§ Goal of the exercise: In the records below, copy the text word for word from the line containing "Dámska zdravotnícka fleecová" through the end of the records, omitting the pictures.

§ Page-level text extractions:
=======

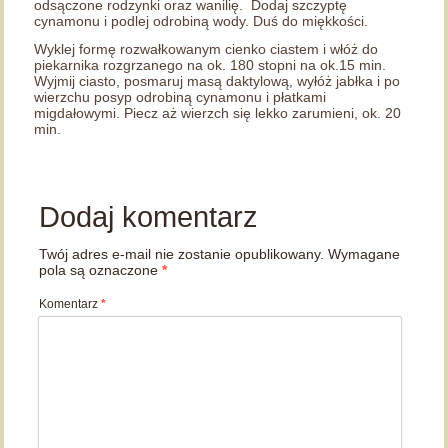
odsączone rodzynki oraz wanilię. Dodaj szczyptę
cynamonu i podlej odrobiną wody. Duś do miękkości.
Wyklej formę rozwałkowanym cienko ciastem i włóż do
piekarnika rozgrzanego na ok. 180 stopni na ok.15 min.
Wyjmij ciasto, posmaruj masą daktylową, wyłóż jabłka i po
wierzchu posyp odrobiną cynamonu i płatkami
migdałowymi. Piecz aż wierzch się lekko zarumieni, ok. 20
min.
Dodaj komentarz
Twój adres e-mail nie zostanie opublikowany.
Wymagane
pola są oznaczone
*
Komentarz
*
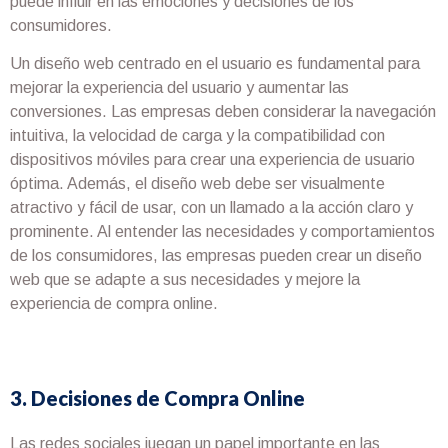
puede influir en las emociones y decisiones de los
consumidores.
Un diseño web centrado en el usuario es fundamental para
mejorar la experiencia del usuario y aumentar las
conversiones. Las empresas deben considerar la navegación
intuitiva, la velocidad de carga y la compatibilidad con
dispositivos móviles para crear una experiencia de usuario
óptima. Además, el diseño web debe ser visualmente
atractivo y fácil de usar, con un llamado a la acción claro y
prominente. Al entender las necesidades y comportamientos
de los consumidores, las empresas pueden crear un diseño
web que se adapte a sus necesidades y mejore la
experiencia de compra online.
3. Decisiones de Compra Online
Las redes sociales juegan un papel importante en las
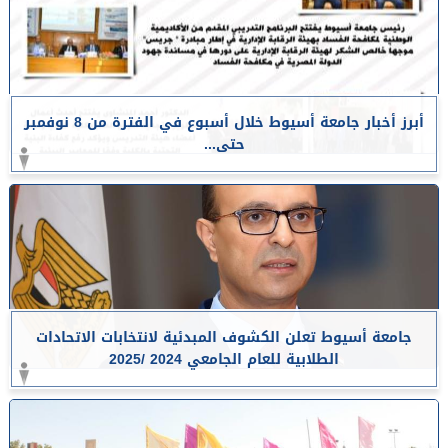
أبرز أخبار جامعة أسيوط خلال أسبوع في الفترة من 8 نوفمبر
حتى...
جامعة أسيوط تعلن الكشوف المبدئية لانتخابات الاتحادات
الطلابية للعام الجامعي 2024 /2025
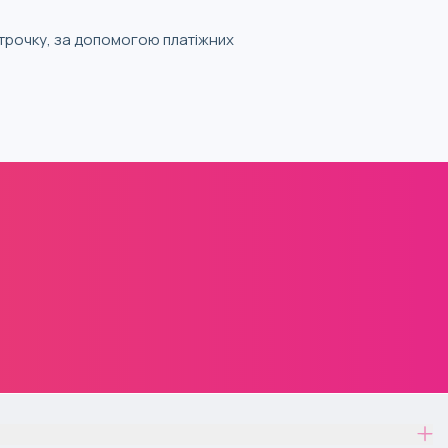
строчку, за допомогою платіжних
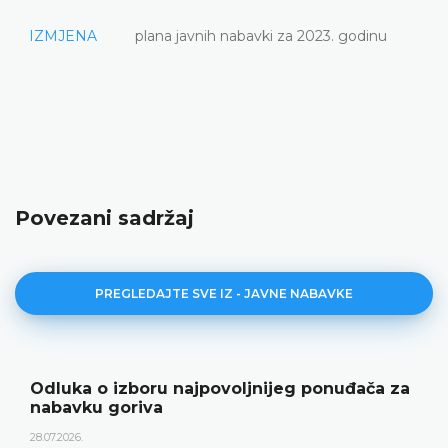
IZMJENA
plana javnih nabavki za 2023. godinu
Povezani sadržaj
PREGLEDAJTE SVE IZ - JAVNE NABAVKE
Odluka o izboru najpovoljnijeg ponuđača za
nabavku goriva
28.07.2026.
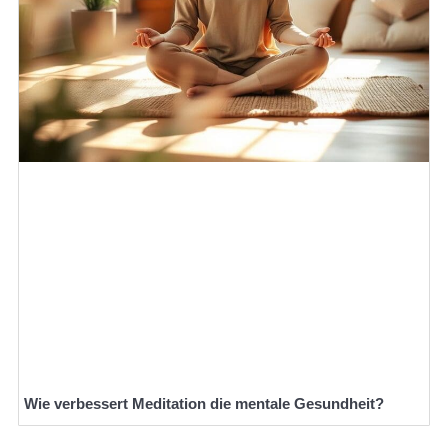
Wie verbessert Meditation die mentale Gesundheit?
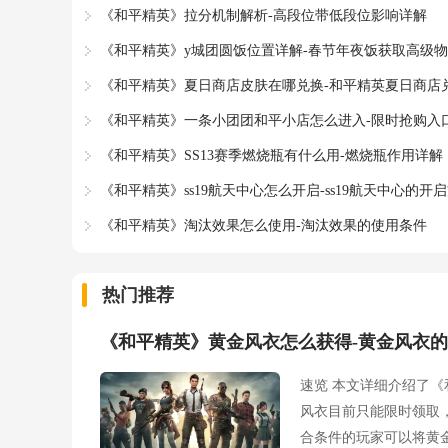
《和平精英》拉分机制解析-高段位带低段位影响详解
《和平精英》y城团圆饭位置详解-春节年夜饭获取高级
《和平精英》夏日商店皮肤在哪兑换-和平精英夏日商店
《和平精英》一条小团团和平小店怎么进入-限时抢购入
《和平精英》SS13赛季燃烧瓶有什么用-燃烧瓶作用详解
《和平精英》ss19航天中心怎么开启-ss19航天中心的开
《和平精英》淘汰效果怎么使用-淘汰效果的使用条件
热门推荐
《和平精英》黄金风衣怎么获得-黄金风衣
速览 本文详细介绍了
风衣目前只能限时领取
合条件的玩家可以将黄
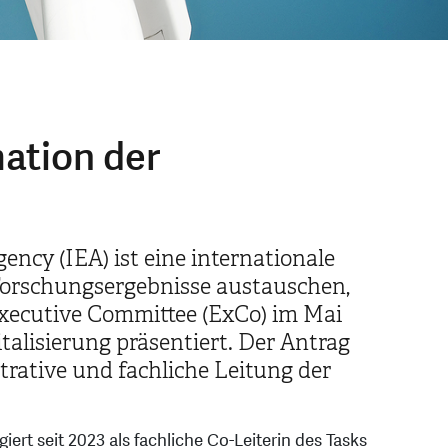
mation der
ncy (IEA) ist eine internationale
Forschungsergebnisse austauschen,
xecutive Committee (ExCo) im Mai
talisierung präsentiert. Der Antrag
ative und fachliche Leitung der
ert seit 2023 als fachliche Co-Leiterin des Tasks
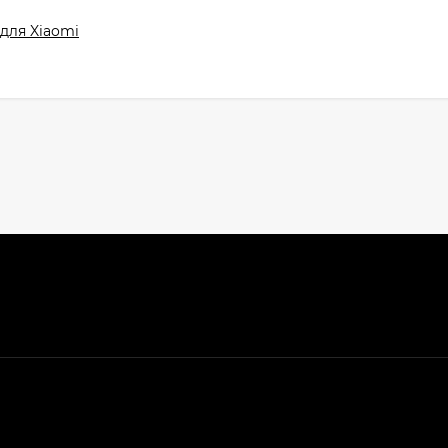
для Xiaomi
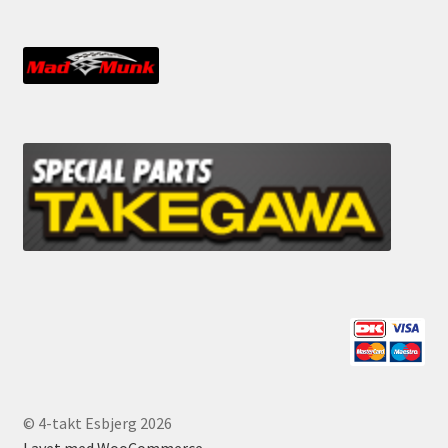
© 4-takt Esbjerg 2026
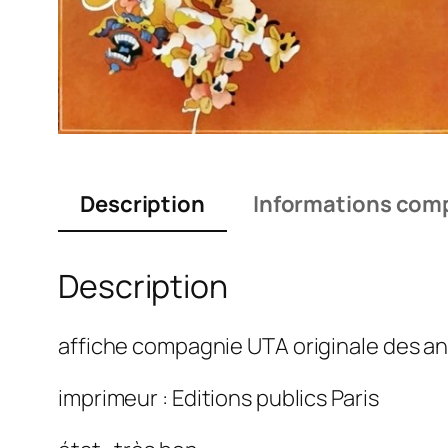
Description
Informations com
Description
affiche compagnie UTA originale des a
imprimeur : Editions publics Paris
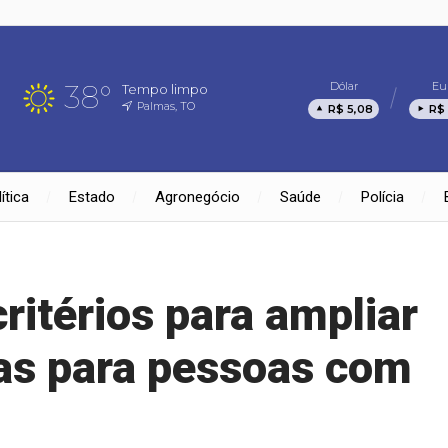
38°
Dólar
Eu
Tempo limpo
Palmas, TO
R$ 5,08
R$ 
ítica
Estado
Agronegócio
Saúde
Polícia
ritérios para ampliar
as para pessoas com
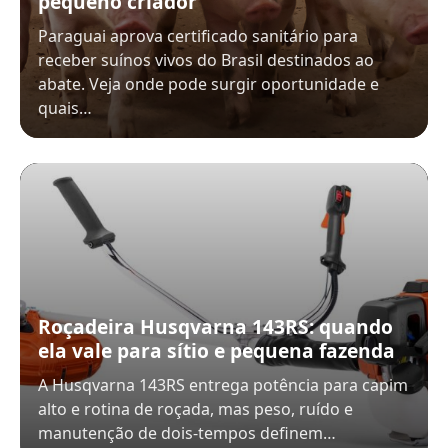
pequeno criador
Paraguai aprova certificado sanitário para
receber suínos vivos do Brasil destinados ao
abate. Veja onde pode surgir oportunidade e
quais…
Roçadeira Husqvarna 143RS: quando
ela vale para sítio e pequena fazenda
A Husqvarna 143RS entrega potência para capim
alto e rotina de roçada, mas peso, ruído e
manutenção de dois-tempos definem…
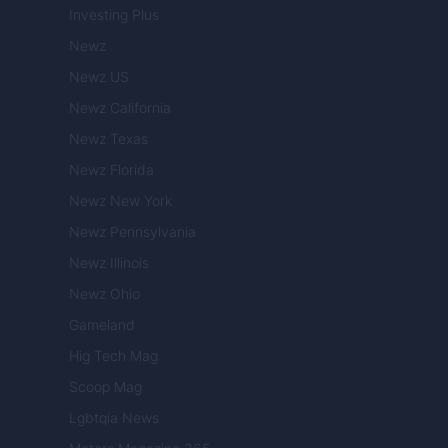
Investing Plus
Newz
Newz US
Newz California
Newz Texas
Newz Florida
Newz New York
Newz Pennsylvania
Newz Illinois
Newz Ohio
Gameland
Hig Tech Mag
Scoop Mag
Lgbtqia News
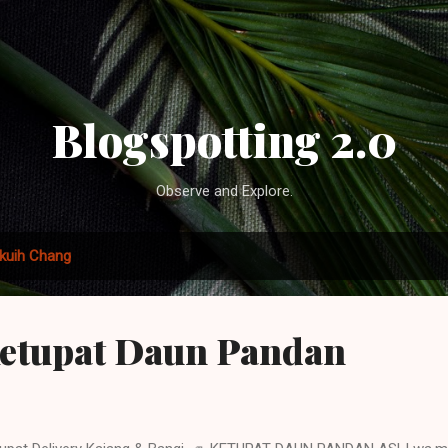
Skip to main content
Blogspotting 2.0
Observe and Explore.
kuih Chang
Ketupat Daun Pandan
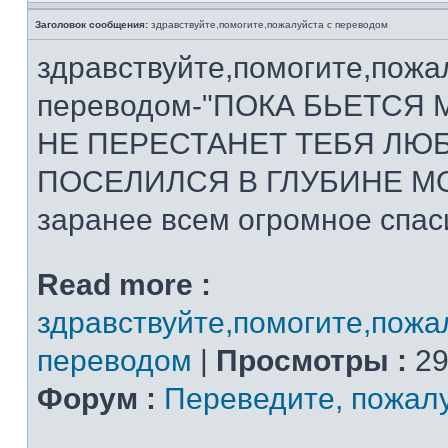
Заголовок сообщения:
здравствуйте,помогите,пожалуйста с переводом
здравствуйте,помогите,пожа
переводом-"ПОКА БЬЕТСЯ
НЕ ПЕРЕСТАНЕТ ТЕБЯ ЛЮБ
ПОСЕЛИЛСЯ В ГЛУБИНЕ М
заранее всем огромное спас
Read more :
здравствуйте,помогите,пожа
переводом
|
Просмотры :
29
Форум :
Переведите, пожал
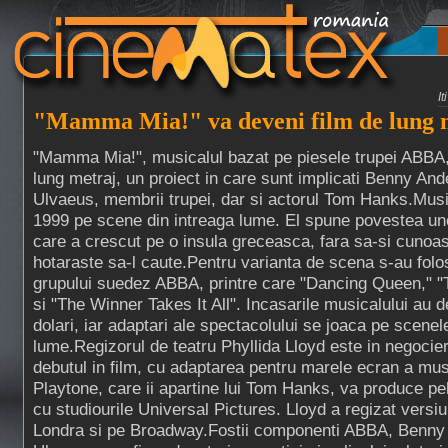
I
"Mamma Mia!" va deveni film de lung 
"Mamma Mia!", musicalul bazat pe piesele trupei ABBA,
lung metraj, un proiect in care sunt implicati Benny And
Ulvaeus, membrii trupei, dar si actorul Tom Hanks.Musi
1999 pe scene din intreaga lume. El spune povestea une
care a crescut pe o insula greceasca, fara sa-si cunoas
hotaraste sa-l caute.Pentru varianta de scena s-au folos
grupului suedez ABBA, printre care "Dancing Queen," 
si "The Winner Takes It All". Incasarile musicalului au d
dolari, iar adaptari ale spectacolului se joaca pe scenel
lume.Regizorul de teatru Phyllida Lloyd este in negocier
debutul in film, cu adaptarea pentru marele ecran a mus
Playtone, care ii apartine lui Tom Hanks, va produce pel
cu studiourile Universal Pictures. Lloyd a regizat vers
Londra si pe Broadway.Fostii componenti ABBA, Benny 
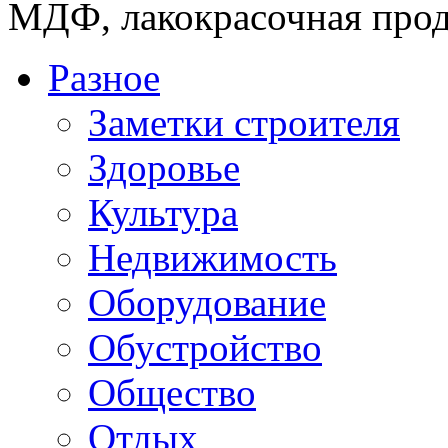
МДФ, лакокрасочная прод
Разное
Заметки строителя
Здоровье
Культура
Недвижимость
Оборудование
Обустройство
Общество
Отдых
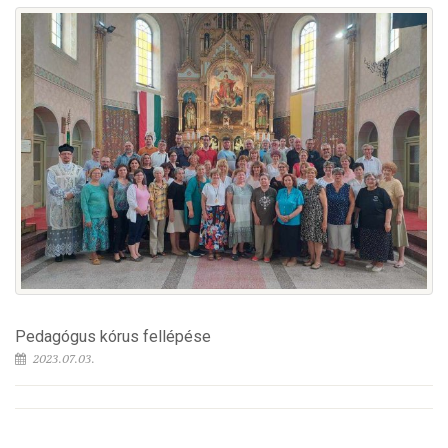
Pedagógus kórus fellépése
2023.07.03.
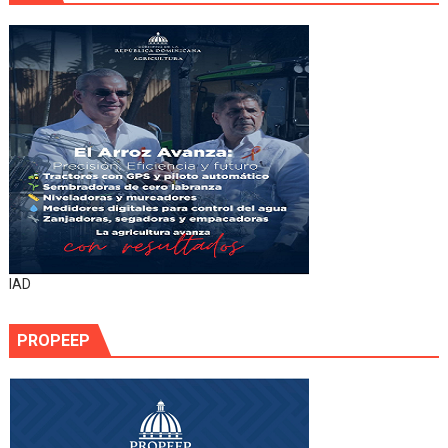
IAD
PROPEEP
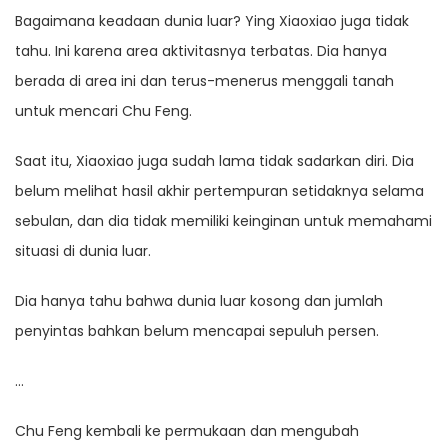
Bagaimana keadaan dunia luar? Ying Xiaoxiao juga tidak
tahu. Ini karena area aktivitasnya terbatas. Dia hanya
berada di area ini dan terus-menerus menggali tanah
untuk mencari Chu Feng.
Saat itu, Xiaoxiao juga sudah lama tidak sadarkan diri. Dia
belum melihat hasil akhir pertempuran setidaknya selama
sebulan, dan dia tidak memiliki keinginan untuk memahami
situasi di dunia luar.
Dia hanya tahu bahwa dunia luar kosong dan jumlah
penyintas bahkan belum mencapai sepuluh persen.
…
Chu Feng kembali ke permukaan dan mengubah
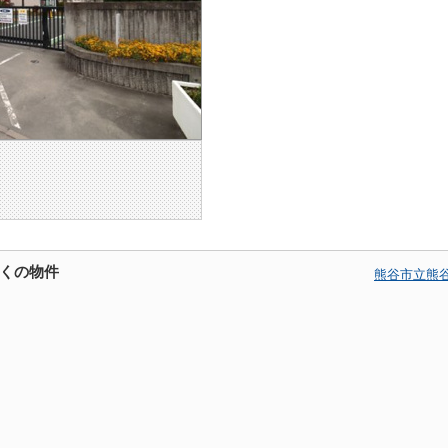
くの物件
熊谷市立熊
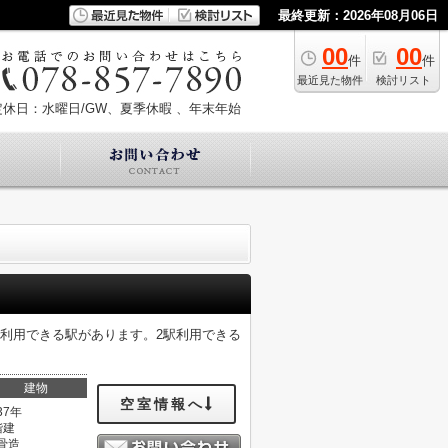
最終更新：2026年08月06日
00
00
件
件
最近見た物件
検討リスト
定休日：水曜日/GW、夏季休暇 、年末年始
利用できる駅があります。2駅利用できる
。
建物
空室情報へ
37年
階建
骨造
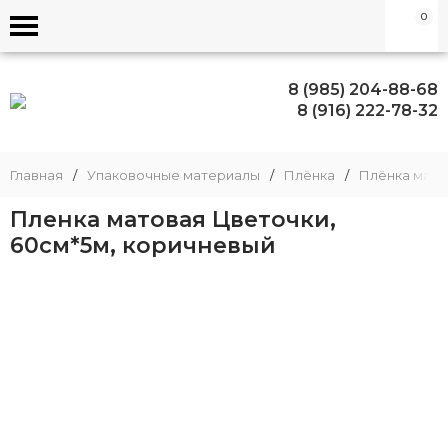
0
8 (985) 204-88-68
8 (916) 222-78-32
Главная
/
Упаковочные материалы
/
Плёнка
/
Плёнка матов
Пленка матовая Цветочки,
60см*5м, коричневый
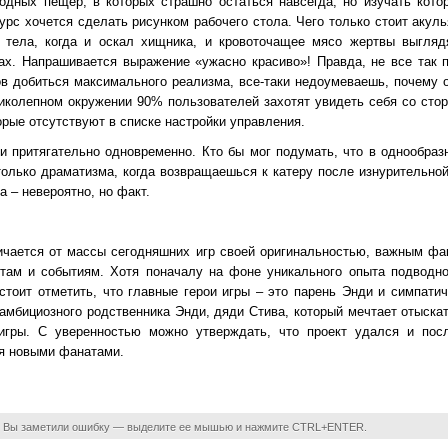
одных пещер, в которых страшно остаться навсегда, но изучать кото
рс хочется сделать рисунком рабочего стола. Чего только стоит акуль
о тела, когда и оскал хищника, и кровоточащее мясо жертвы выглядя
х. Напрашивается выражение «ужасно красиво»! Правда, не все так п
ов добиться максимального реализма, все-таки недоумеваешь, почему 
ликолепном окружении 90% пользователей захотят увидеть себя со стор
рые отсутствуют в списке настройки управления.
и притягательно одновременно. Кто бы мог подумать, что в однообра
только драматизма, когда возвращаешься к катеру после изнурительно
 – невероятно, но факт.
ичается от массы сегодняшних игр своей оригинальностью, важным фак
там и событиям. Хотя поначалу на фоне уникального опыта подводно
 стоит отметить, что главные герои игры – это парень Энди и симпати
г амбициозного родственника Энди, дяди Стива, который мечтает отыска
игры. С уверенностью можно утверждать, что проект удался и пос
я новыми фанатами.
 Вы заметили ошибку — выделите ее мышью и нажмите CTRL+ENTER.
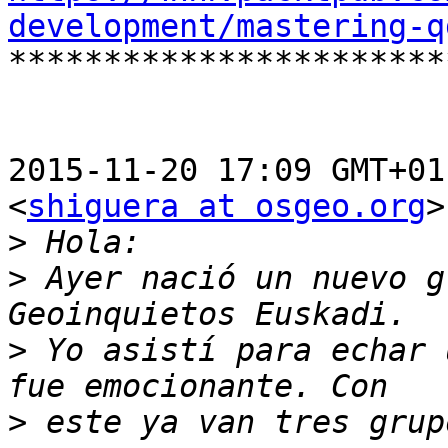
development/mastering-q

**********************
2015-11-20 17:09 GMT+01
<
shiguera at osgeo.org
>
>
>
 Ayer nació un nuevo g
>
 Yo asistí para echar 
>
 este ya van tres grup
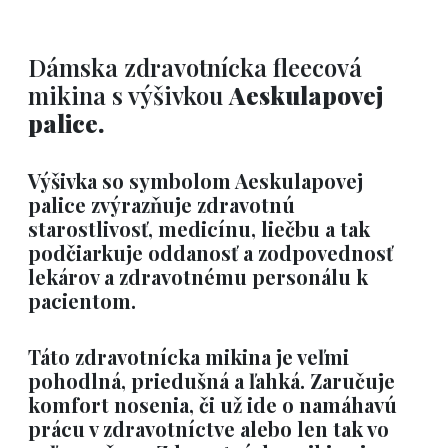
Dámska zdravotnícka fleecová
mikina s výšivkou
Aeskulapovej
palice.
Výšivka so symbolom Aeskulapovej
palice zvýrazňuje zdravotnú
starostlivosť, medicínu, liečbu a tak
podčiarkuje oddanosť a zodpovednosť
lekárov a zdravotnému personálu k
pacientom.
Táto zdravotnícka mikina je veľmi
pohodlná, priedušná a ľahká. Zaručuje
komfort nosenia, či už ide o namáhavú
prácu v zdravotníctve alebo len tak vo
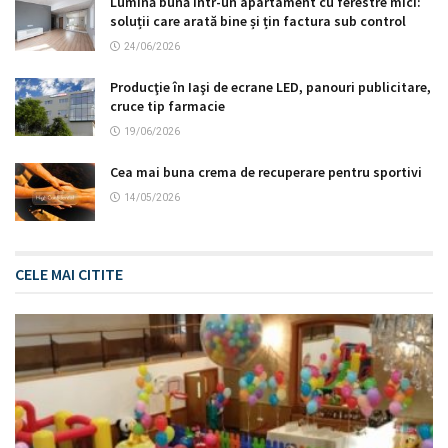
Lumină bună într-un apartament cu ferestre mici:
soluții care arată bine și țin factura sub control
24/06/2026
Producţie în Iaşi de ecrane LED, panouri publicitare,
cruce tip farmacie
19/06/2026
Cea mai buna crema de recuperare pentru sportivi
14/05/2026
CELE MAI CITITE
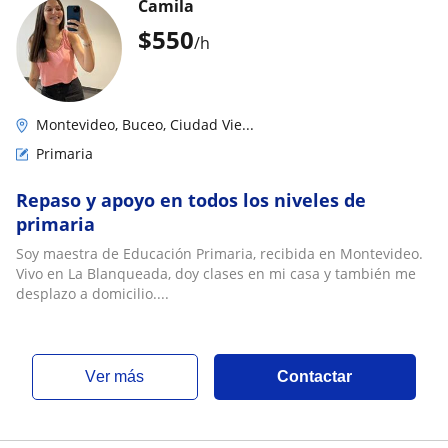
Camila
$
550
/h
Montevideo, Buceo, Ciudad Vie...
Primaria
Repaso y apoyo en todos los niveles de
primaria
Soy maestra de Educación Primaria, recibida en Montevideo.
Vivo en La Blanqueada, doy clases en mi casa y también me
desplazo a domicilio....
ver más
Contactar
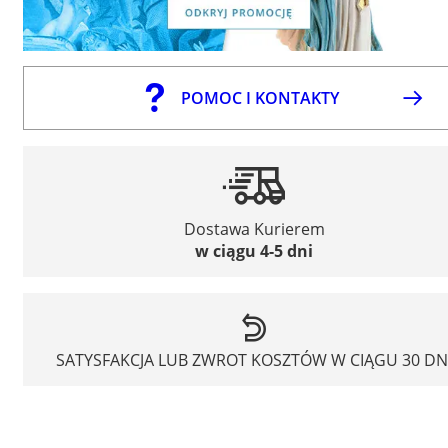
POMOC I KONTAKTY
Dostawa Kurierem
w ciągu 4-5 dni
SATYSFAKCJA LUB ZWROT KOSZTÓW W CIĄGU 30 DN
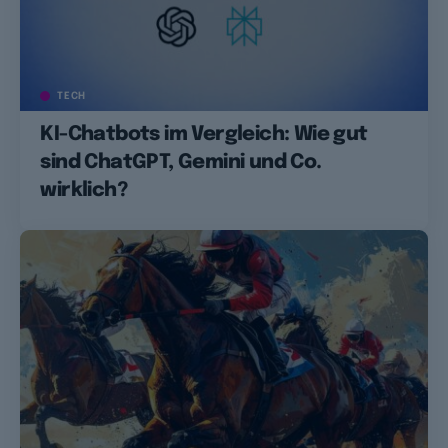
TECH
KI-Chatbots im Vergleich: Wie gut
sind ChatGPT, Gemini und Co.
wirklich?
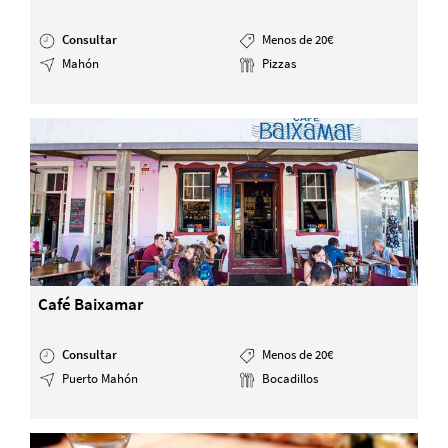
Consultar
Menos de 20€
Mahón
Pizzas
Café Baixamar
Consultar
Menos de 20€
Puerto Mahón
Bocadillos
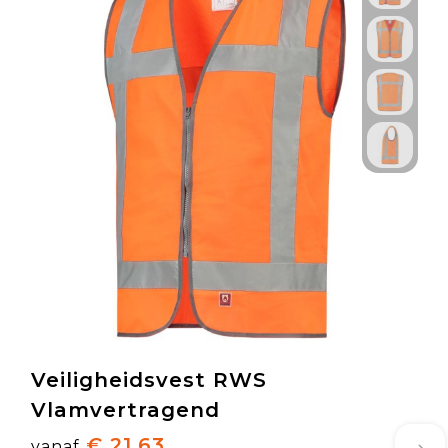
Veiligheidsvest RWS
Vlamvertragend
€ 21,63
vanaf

=======

§ Solution below:
Dámska zdravotnícka fleecová
mikina s výšivkou
Aeskulapovej
palice.
Výšivka so symbolom Aeskulapovej
palice zvýrazňuje zdravotnú
starostlivosť, medicínu, liečbu a tak
podčiarkuje oddanosť a zodpovednosť
lekárov a zdravotnému personálu k
pacientom.
Táto zdravotnícka mikina je veľmi
pohodlná, priedušná a ľahká. Zaručuje
komfort nosenia, či už ide o namáhavú
prácu v zdravotníctve alebo len tak vo
Lumină bună într-un apartament cu ferestre mici:
soluții care arată bine și țin factura sub control
24/06/2026
Producţie în Iaşi de ecrane LED, panouri publicitare,
cruce tip farmacie
19/06/2026
Cea mai buna crema de recuperare pentru sportivi
14/05/2026
CELE MAI CITITE
Camila
$
550
/h
Montevideo, Buceo, Ciudad Vie...
Primaria
Repaso y apoyo en todos los niveles de
primaria
Soy maestra de Educación Primaria, recibida en Montevideo.
Vivo en La Blanqueada, doy clases en mi casa y también me
desplazo a domicilio....
ver más
Contactar
POMOC I KONTAKTY
Dostawa Kurierem
w ciągu 4-5 dni
SATYSFAKCJA LUB ZWROT KOSZTÓW W CIĄGU 30 DN
TECH
KI-Chatbots im Vergleich: Wie gut
sind ChatGPT, Gemini und Co.
wirklich?
Consultar
Menos de 20€
Mahón
Pizzas
Café Baixamar
Consultar
Menos de 20€
Puerto Mahón
Bocadillos
Veiligheidsvest RWS
Vlamvertragend
€ 21,63
vanaf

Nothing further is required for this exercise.